── Teks Bacaan

Sebenarnya, GP Ansor sudah mensinyalir dan terus mendesak Pemkab Kudus untuk serius menutup karaoke di Kudus sejak pertengahan 2016 lalu. Pasalnya, GP Ansor menduga, sejak perda tersebut diundangkan, masih saja ada beberapa tempat karaoke yang bandel dan tetap membuka tempat bisnisnya. Beberapa kali GP Ansor juga mendesak Satpol PP dan Bupati Kudus untuk serius akan hal ini dalam setiap audiensi yang dilakukan GP Ansor baik dengan aparat Satpol PP maupun dengan Bupai Kudus. Hasilnya, Bupati Kudus dan jajarannya bertekad akan melanjutkan penindakan sesuai Perda yang ada.

────

Soal Latihan
(A) Apakah setiap pernyataan berikut sesuai dengan teks tentang karaoke di Kudus? Jawab ya atau tidak untuk masing-masing dan kutip kata-kata penentunya dari teks. (i) GP Ansor mulai mendesak Pemkab Kudus sejak pertengahan 2016. (ii) Semua tempat karaoke langsung tutup setelah perda diundangkan. (iii) Bupati Kudus menolak melanjutkan penindakan.
(B) Menurut teks tentang karaoke di Kudus, aparat apa yang juga didesak GP Ansor dalam audiensi selain Bupati Kudus?
(C) Sambunglah teks tentang desakan GP Ansor agar karaoke di Kudus ditutup, dimulai setelah kalimat terakhirnya.

── Bahan yang Disediakan

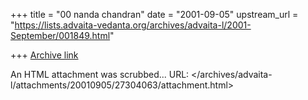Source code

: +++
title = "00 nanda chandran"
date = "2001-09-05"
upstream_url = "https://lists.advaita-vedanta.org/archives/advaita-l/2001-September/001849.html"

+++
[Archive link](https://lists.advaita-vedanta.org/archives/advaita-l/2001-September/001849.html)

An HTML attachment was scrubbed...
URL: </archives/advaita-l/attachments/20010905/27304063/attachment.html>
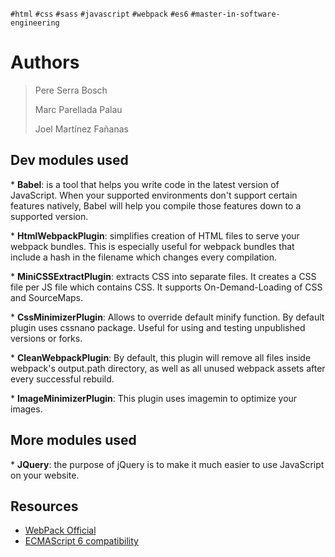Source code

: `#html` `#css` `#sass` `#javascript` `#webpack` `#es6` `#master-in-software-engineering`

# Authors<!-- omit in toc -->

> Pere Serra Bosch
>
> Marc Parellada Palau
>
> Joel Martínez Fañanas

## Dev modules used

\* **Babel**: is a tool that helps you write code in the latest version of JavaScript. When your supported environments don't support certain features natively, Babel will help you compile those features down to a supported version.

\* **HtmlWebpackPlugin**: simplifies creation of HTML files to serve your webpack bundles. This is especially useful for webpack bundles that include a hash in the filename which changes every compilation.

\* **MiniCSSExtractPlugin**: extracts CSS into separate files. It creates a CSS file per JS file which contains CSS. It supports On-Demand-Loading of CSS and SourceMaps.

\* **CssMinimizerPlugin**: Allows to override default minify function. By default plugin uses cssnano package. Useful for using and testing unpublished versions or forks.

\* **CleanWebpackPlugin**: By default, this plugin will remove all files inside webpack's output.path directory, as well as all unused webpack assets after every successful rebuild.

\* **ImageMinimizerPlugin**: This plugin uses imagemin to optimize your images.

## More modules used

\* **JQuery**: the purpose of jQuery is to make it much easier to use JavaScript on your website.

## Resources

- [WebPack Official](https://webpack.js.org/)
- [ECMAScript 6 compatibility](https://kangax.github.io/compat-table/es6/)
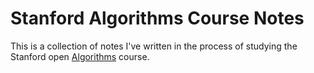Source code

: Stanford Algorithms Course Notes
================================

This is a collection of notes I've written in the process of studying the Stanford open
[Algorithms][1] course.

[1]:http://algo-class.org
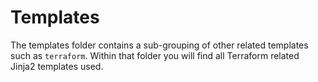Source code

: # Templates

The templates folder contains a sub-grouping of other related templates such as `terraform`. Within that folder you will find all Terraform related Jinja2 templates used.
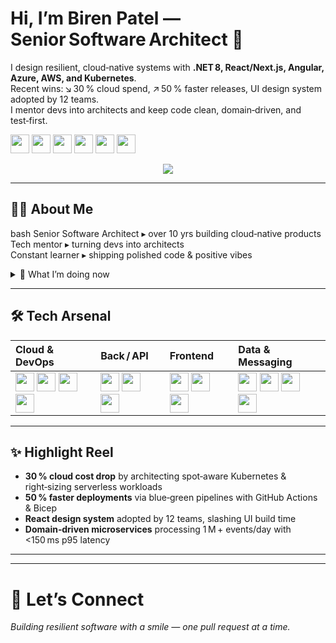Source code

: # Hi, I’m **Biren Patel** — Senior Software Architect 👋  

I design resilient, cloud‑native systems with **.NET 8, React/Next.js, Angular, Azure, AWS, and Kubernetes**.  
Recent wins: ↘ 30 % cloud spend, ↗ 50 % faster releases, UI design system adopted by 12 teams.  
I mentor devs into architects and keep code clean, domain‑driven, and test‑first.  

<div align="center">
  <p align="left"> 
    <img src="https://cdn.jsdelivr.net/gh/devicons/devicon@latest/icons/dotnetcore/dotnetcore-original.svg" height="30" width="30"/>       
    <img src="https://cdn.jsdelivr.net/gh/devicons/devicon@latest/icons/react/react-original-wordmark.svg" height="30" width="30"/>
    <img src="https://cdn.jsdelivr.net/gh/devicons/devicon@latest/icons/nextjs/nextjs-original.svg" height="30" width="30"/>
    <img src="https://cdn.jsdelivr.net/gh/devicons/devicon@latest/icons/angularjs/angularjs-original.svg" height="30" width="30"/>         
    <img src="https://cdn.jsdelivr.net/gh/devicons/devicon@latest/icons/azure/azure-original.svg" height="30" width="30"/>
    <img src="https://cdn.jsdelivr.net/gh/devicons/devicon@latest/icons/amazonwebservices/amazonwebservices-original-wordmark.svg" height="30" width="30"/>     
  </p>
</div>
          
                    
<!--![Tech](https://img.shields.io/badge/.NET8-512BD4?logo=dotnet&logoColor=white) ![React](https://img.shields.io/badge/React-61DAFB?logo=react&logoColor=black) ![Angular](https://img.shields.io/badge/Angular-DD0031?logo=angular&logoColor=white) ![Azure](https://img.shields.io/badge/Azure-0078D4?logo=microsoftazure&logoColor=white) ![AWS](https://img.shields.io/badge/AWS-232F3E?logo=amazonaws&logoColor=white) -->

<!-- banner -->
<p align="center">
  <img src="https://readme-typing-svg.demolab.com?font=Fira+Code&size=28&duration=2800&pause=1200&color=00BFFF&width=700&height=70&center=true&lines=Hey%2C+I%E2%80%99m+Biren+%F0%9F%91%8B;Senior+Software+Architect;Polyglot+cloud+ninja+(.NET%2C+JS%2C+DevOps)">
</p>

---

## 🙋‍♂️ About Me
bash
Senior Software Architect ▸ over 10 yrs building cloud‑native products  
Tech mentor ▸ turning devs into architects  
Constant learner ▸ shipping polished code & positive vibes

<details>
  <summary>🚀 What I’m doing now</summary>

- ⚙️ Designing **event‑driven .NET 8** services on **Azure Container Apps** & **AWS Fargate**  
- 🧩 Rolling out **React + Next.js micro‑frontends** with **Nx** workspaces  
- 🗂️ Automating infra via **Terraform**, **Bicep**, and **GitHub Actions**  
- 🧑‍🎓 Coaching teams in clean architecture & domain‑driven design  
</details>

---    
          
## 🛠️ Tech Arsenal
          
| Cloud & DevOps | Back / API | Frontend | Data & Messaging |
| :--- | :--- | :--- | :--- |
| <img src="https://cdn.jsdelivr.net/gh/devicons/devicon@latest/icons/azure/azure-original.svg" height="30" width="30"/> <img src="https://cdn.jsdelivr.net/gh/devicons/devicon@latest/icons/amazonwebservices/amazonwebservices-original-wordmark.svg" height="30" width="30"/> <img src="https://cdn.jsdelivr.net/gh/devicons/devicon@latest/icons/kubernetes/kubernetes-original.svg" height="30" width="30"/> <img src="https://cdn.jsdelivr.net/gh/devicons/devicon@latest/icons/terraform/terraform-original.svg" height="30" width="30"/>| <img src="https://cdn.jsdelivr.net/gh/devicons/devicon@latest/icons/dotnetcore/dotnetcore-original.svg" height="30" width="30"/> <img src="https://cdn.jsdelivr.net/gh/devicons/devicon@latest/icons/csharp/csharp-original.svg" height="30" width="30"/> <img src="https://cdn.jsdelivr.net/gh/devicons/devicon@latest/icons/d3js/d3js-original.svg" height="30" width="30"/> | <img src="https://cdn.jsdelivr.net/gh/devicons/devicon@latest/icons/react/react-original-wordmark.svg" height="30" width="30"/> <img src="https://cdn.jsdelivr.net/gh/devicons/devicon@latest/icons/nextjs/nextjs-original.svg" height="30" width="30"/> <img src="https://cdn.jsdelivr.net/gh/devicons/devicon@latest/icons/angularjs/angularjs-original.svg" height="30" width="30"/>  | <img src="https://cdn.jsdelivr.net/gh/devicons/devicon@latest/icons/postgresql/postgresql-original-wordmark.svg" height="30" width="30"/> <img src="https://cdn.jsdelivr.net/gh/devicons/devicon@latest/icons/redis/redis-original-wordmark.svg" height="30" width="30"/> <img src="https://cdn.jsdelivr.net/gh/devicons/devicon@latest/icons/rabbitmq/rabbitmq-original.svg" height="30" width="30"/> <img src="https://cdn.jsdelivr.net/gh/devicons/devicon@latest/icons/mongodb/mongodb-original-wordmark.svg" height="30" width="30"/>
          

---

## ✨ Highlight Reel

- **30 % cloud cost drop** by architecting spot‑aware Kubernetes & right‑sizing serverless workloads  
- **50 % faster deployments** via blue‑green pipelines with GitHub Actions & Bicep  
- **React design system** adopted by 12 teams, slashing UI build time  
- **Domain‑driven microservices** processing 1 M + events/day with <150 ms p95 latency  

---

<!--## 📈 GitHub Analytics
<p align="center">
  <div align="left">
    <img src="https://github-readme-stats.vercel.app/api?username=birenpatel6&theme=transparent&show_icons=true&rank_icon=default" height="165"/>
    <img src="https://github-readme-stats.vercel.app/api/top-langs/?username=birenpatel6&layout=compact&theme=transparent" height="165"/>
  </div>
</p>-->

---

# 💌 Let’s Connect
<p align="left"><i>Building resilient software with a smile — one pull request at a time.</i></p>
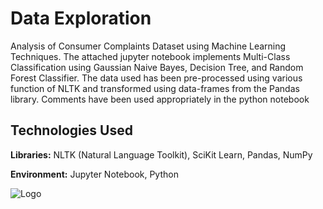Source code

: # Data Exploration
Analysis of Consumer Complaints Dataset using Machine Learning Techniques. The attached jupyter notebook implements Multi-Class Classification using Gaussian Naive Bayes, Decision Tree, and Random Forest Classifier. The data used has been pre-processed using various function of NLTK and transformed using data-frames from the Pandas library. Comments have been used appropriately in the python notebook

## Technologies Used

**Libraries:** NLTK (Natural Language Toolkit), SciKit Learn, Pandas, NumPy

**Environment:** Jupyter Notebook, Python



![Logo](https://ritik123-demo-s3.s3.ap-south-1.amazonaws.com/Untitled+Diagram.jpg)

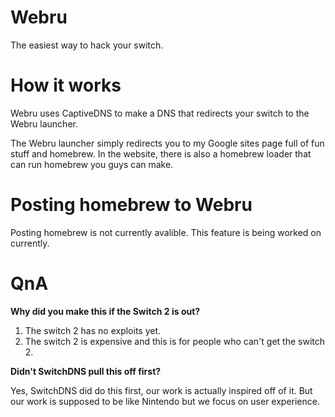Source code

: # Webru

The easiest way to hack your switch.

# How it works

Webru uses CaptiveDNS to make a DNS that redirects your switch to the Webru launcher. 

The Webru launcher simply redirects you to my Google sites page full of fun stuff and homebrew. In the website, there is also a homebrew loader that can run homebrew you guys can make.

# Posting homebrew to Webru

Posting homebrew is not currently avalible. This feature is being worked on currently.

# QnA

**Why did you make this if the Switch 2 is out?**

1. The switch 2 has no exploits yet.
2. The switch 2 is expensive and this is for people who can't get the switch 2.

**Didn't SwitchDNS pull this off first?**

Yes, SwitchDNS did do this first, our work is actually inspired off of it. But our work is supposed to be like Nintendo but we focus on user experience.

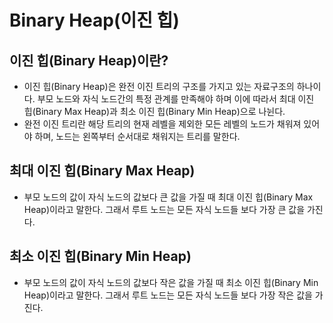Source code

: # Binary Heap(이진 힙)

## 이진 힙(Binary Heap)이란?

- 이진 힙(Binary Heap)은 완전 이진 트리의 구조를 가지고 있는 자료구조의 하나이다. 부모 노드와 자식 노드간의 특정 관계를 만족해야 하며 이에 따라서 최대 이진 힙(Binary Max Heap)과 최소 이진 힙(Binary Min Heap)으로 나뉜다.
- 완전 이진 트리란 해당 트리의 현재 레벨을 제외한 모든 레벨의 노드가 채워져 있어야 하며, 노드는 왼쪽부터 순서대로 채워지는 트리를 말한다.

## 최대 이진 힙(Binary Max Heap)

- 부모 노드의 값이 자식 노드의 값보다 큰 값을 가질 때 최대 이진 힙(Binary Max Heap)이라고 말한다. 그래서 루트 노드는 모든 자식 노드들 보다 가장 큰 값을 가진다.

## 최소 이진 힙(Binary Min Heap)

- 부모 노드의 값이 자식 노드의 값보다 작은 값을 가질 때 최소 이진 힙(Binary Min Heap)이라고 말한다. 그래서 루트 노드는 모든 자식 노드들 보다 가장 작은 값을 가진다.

────

Kunci Jawaban
(A)
(i) Ya: "sejak pertengahan 2016 lalu".
(ii) Tidak: "masih saja ada beberapa tempat karaoke yang bandel dan tetap membuka tempat bisnisnya".
(iii) Tidak: "Bupati Kudus dan jajarannya bertekad akan melanjutkan penindakan sesuai Perda yang ada".

(B) Satpol PP.

(C)
Pola gerakan yang dilakukan GP Ansor Kudus patut diapresiasi. Ini karena selain memberangus kemaksiatan dengan cara yang baik dan menegakkan Perda, lebih dari itu, yang dilakukan GP Ansor adalah upaya pembelajaran bagi masyarakat. Masyarakat diharapkan tidak abai akan perilaku sosial di sekitarnya. Diharapkan masyarakat semakin peduli dengan lingkungan sosialnya dan perilaku masyarakat. Masyarakat juga diminta semakin melek hukum. Dalam hal ini, GP Ansor berperan besar untuk menyosialisasikan Perda larangan karaoke ini. Tujuannya, bila masyarakat semakin mengerti bahwa bisnis karaoke dilarang, maka akan semakin mudah memberantas keberadaan bisnis ilegal ini. Peran masyarakat untuk segera melaporkan, bila ada pebisnis jenis ini yang masih bandel, mutlak diperlukan untuk mendukung bersama penegakan Perda ini.

Selamat Tahun baru 2017 GP Ansor, tugas dan peran kalian bagi negeri ini sangat dibutuhkan untuk menjaga NKRI dan menjadikan Indonesia Jaya, Baldatun Thoyyibatun wa Rabbun Ghafur. (*)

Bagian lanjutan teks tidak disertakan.